Like a geologic time capsule, the two-foot-long, 55-pound slice of a jadeite-type boulder tells the story of its own creation and offers clues to the dramatic processes involved. This striking specimen, which was recovered from northern Myanmar (formerly Burma), started as a small vein, or fracture, some 12 miles underground in Earth's crust. The vein was wrenched apart by the shifting of two tectonic places when India collided with Southeast Asia over 35 millions years ago. In the aftermath, mineral-rich fluids from the plunging sea floor rose through cracks in Earth's mantle and deposited jadeite rock into the open vein. Over time, as the tectonic plates continued to rub against one another, this vein of jadeite broke and reformed again and again, producing the exquisite emerald green and white marbling we see today.
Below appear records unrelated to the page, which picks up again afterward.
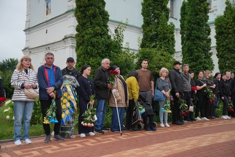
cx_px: 118
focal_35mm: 39
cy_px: 78
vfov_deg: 34.2
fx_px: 255
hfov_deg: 49.5
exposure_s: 1/250
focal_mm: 39
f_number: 2.8
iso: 500
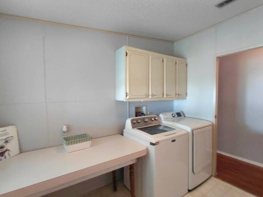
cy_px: 98
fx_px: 122
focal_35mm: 16
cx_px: 132
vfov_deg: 78.1
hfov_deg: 94.5
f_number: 2.2
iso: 200
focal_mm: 1.64
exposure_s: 1/60.2
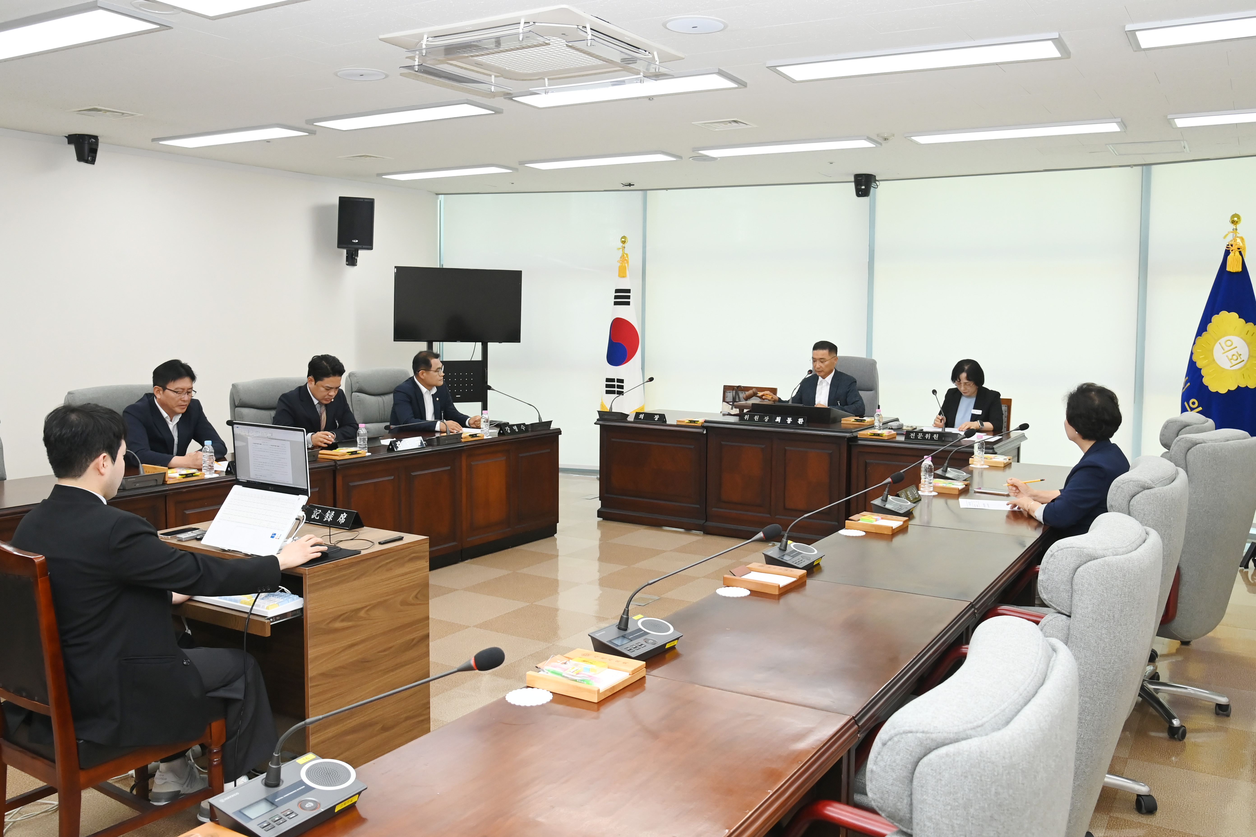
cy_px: 418
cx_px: 628
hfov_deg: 67.4
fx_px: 942
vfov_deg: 47.9
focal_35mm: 27
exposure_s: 1/250
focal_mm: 27
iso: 2500
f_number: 6.3
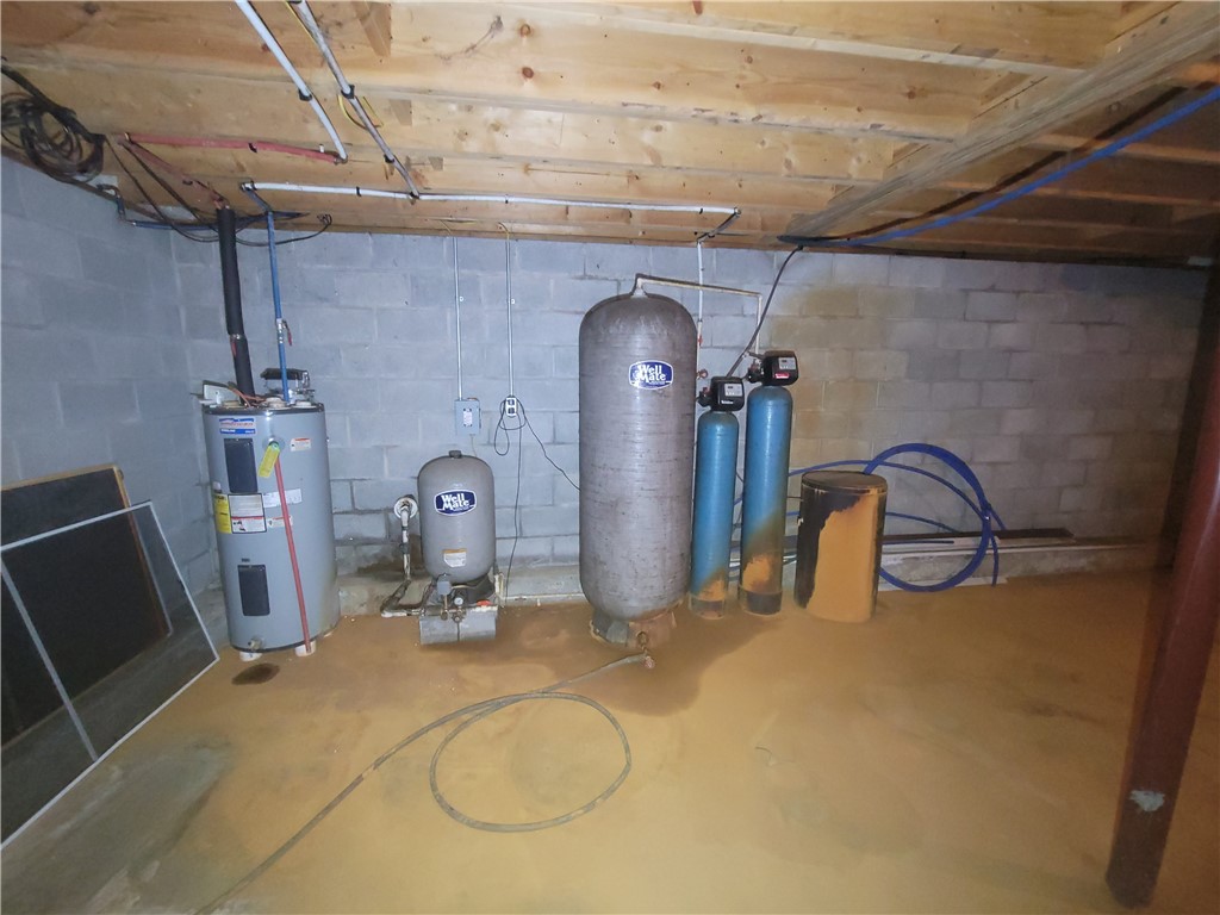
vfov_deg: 89.9
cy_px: 458
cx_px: 610
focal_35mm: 13
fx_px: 458
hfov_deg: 106.2
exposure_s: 1/27
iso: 640
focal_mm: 2.2
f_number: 2.2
"In order to look the way it does, this vein had to be broken and healed thousands of times," says George Harlow, Curator in Earth and Planetary Sciences at the Museum. "Imagine breaking a bone and allowing it to heal with a slight kink in it, then doing it again and again until it looks like a pretzel. That is what happened to this boulder." Long prized as an ornamental stone, jade is the common name for two different kinds of rock that have similar properties: nephrite, a silicate mineral rich in calcium and magnesium, and the rarer, more valuable jadeite, a silicate mineral rich in sodium and aluminum. Sharing the display case with the jadeite slab are two intricately carved jade artifacts from China that date from the early 1900s: a nephrite jade vessel for incense and a jadeite jade carving of Guanyin, the Buddhist goddess of mercy. The display itself joins two other recent acquisitions in the Grand Gallery: a spectacular stibnite unearthed by miners in China and the fossilized, iridescent shell of an ammonite, an extinct marine animal.